Top

Obama at R-Day is a sign of things to come

Typically, the chief guest is chosen from a country that India wishes to keep in focus in a given year

Prime Minister Narendra Modi has nicely rounded up the year on the diplomatic front by getting US President Barack Obama to be the chief guest at the Republic Day celebrations in January 2015. Even if Mr Obama is in the final stages of his relatively staid presidential tenure, a period in which US leaders are seen as “lame duck”, inviting him may indeed be deemed the most concrete gain of Mr Modi’s six months in office.

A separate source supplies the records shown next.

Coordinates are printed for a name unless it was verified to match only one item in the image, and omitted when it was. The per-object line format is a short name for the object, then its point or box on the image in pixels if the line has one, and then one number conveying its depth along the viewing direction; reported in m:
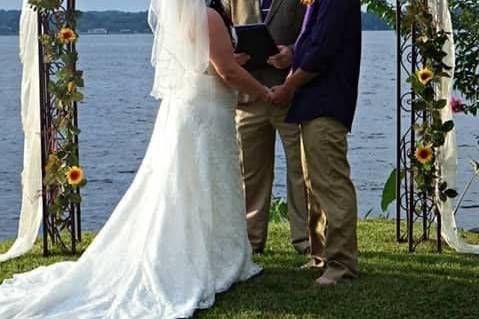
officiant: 8.01
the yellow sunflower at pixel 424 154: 8.30
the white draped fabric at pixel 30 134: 8.48
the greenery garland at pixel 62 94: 8.32
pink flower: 8.97
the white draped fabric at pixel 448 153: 8.29
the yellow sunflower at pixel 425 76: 8.20
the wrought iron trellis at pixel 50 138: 8.39
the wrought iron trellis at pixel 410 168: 8.36
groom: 6.73
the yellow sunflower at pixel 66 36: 8.29
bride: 6.75
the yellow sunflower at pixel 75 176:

This is on account of the fact that the invitation to the US President speaks of the clear desire of Mr Modi to befriend the United States as a special kind of partner for India’s progress, evident from the fact that this is the first time India is inviting an American President to be the chief guest on Republic Day. Typically, the chief guest is chosen from a country that India wishes to keep in focus in a given year. It is also a wider acknowledgement of that country’s continuing importance in India’s scheme of things. In the case of the United States, both are true naturally, but there is more.

There is a signal all round that India may be shedding inhibitions of the past to befriend America in a manner it had not done before, although the two countries signed the India-US civil nuclear agreement in 2005. This impression is strengthened by the fact that New Delhi did not bother concerning itself with the “lame duck” factor. The question really is not President Obama but the United States. And it is precisely this that critics of a deep and abiding engagement with the US are likely to concern themselves.

There cannot be any doubt that the US has been the world’s most important power since the Second World War on account of its technological, financial and military prowess, which have given it inordinate influence — more than any country can dream of — in international life. And yet, India and America were “estranged democracies”, chiefly because, in the Cold War years, India did not wish to walk into the American sphere of influence after getting free of colonial rule.

Both countries re-adjusted their sights when the Soviet era ended. New Delhi grew closer to Washington in time. It is, however, a fact of life that Washington has had a complex relationship with most major countries, and has more than one close friend in different regions of the world, even when those friends do not see eye to eye. It is on such a chess-board that Prime Minister Modi is semaphoring Washington. This can potentially be a move of historic proportions, and demands deft play on India’s part.